▶ _Activity_: All that is needed is the run of lines from the top of the entries to the line with "left ear: (161, 114)", that line included, repeated exactly and free of pictures.
▼▼▼
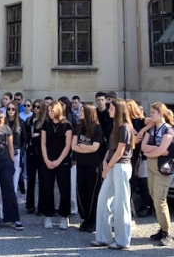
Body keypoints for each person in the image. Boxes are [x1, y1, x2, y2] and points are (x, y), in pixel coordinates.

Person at [92, 98, 134, 250]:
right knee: (103, 199)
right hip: (113, 165)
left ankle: (123, 241)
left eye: (111, 108)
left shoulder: (125, 127)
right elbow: (111, 149)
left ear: (118, 110)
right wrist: (105, 161)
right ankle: (103, 237)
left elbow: (120, 151)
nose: (108, 110)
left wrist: (107, 166)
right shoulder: (116, 126)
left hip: (121, 166)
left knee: (121, 204)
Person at [141, 102, 174, 246]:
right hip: (152, 164)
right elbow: (143, 147)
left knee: (160, 199)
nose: (150, 115)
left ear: (161, 114)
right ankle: (162, 228)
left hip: (163, 167)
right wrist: (155, 150)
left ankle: (167, 232)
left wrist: (151, 152)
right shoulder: (152, 129)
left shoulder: (168, 129)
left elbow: (162, 150)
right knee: (153, 195)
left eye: (153, 113)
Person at [40, 100, 73, 230]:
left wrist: (58, 161)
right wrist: (46, 160)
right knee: (47, 187)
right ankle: (48, 215)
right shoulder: (46, 124)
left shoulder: (67, 125)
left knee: (64, 188)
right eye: (48, 110)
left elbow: (68, 145)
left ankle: (64, 216)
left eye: (52, 110)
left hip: (62, 161)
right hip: (48, 159)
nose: (50, 113)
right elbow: (43, 143)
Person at [72, 104, 102, 233]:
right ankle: (85, 218)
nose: (80, 113)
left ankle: (93, 220)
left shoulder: (97, 128)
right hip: (81, 163)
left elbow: (95, 148)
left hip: (93, 165)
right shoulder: (78, 127)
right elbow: (73, 146)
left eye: (83, 111)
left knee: (92, 191)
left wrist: (82, 146)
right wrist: (85, 148)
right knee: (81, 190)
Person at [126, 99, 152, 219]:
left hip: (139, 156)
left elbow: (155, 121)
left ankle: (146, 206)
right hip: (129, 155)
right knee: (130, 183)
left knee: (141, 182)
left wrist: (142, 130)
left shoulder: (139, 121)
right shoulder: (124, 122)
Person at [24, 100, 45, 214]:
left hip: (41, 152)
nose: (36, 109)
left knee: (42, 180)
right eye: (34, 107)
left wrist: (38, 136)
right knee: (31, 179)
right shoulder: (29, 120)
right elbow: (26, 135)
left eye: (38, 107)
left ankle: (41, 206)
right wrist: (30, 137)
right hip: (31, 151)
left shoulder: (45, 121)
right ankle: (30, 205)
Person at [5, 102, 25, 203]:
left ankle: (11, 202)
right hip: (4, 152)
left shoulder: (21, 123)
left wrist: (21, 151)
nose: (10, 111)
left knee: (15, 178)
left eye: (13, 109)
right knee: (5, 178)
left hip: (16, 152)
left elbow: (24, 139)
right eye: (9, 109)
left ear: (16, 111)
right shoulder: (3, 122)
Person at [95, 92, 113, 160]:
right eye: (98, 100)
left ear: (105, 100)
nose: (100, 102)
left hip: (110, 138)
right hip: (99, 139)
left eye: (102, 100)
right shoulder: (95, 112)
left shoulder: (110, 111)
▲▲▲
▶ _Solution for this exercise_:
Body keypoints for each person in the image. Boxes are [x1, y1, x2, y2] and points are (x, y), in pixel coordinates.

Person at [92, 98, 134, 250]:
right knee: (103, 199)
right hip: (113, 165)
left ankle: (123, 241)
left eye: (111, 108)
left shoulder: (125, 127)
right elbow: (111, 149)
left ear: (118, 110)
right wrist: (105, 161)
right ankle: (103, 237)
left elbow: (120, 151)
nose: (108, 110)
left wrist: (107, 166)
right shoulder: (116, 126)
left hip: (121, 166)
left knee: (121, 204)
Person at [141, 102, 174, 246]:
right hip: (152, 164)
right elbow: (143, 147)
left knee: (160, 199)
nose: (150, 115)
left ear: (161, 114)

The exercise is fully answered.